MUM’S THE WORD was the second play I ever wrote – dialogue heavy, lots of phones ringing, a fairly simple story that was a tribute to one of my favorite genres in film: those 1930’s Warner Brother musical comedies. My characters didn’t sing. But I hoped the play would crackle with that fast paced dialogue between dames and saps. I hadn’t seen it in – okay, I’ll admit it – in nearly 30 years! I wrote it with a part for myself, of course. And it was a wonderful role: Jinx Riley, the gal born on Friday the 13th, the sucker for the wrong kind of guy. I kept the wonderful depression era secretary costume until just last year, when I admitted I’d never get down to that size again. Or play that part again.
I was surprised at how well it stood the test of time. Acoustics in the North By South Theatre space (a church auditorium in Glendale) were awful. And an electrical malfunction meant all the lights on stage left had blown out. So it was hard to hear the dialogue – or watch the actors’ lips for clues about what they were saying. But I wasn’t embarrassed by the script. Oh, sure, the turn around at the end came too quickly. But it wasn’t awful.

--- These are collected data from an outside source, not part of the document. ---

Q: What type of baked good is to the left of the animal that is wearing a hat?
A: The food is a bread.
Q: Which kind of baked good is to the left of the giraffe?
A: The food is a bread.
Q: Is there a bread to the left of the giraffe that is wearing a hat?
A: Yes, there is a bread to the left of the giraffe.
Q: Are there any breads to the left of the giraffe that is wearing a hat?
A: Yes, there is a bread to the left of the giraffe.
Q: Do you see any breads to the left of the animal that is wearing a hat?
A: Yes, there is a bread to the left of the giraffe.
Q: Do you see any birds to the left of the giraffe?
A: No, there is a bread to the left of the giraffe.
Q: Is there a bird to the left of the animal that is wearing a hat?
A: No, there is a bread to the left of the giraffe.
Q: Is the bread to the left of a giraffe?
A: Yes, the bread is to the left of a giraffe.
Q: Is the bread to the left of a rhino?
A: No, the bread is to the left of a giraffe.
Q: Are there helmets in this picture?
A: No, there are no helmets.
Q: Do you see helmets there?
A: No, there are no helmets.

Earlier in the afternoon, I got to hear the ten minute version of an even shorter play for the first time. Ensemble Studio Theatre was holding its annual “Playday” reading series on exactly the same day that MUM’S was going up!
I had written LAKE TITICACA for a contest sponsored by DC’s Theater J. They invited playwrights to create a 5 minute reaction to Matthew Lopez’ terrific post-Civil War play THE WHIPPING MAN. I recalled the odd period after the LA riots when everyone was walking on eggshells. That grew into a five page piece, which was chosen by Theater J for a reading.
But since five minute plays are a rarity, I felt the piece had some room to grow. So I expanded it to ten minutes. But the EST reading was the first time I’d heard it aloud in that form.
Ouch.
This is the blessing that actors offer. You can HEAR and SEE what’s missing, what doesn’t work, where the klunky parts are.
But I was pleased to hear audience reactions – particularly from a trio of African American actors waiting to go on in the next piece. They got it. And looked around to find the author. Me. That made the day.
The experience of two plays in the space of a few hours was particularly valuable to me as a writer. Such a contrast in writing styles over three decades! I’m less verbose. Still interested in quirky humor, but more apt to let the audience figure stuff out.
I’m trying to let the experience reassure me as I try to get back to writing a new piece – much more similar to that first comedy than to anything I’ve written lately. I may not be Preston Sturges or Jane Austen or Tom Stoppard. But I am Kitty Felde. And while my work may not win Tonys or bring down the Berlin Wall, it has value.